Sei rannicchiata, immobile. qualcuno ti fotografa e così ti vedo , ti vediamo. In fotografia. Non sul divano di casa tua, ma su un lurido marciapiede del centro storico di Palermo. Sei ubriaca o drogata, hai quindici o venti anni. Mi fai ricordare un’altra foto, quella di una ragazzina che si calò dal balcone con un lenzuolo per potere partecipare ad una manifestazione studentesca, alla quale il padre aveva posto il veto. La fotografai sul marciapiede rannicchiata per terra con la testa poggiata sul braccio teso, la mano abbandonata. Senza vita.
Altri tempi.
Sei sicuramente di buona famiglia, hai una madre ed un padre. Sono le tre di notte e tu sei lì con i tuoi fantasmi, sola. Girano per Palermo, piccole ragazze distrutte da droghe pesanti. Hanno tutte madri e padri. Hanno insegnanti, amici. Ci siamo noi che non ce ne occupiamo.
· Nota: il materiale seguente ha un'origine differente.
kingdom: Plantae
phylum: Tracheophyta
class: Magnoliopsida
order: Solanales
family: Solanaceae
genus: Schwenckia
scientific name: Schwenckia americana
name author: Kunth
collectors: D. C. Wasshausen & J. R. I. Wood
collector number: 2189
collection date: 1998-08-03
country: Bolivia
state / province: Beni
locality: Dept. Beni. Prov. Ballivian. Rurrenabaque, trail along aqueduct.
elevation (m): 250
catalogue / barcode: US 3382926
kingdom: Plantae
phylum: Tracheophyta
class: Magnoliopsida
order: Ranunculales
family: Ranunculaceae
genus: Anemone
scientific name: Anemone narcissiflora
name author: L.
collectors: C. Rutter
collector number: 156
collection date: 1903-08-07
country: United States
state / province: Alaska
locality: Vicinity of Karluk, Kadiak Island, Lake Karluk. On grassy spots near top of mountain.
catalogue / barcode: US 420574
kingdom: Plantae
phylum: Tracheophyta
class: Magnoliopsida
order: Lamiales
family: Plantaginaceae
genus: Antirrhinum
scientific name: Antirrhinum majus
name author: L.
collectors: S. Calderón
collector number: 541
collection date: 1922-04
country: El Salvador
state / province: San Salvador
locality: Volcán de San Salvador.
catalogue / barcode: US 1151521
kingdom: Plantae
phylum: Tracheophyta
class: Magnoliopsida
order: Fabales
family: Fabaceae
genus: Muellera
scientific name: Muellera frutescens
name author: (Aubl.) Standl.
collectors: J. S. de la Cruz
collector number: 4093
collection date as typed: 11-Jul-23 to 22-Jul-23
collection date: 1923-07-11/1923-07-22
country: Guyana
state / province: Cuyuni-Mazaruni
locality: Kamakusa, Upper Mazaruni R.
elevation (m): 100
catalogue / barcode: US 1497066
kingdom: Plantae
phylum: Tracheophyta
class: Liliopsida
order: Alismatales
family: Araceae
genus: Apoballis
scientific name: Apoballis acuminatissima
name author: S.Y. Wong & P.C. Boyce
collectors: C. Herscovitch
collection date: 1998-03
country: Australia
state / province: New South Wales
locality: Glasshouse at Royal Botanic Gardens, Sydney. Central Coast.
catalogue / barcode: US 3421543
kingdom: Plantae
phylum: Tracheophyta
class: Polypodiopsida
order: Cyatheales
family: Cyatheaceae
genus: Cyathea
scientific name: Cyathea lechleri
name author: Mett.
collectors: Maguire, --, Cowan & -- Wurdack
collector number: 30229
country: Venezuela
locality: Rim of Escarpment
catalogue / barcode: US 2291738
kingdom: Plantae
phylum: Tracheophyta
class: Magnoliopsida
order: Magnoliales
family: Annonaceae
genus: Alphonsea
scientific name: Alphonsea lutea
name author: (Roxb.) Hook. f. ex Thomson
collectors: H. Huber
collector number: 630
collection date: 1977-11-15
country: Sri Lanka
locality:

Alcool, cocaina, crack e chissà cosa altro. Sino a cadere sui marciapiedi. Giovani con amici più vecchi. Nessuno protegge, nessuno consiglia. Ognuno con la propria droga.
Vorrei dirti qualcosa. Che sei preziosa, che ti devi amare, che ti devi liberare. Vorrei parlare con tua madre, dirle di starti vicina. Ma non basta.
I tempi sono duri, le previsioni drammatiche, sei spaventata, ti sfugge il tuo futuro. Dopo di che siamo responsabili tutti e sarebbe ora di lavorare sodo, con determinazione, con azioni, senza tante inutili parole, per te, piccola ragazza.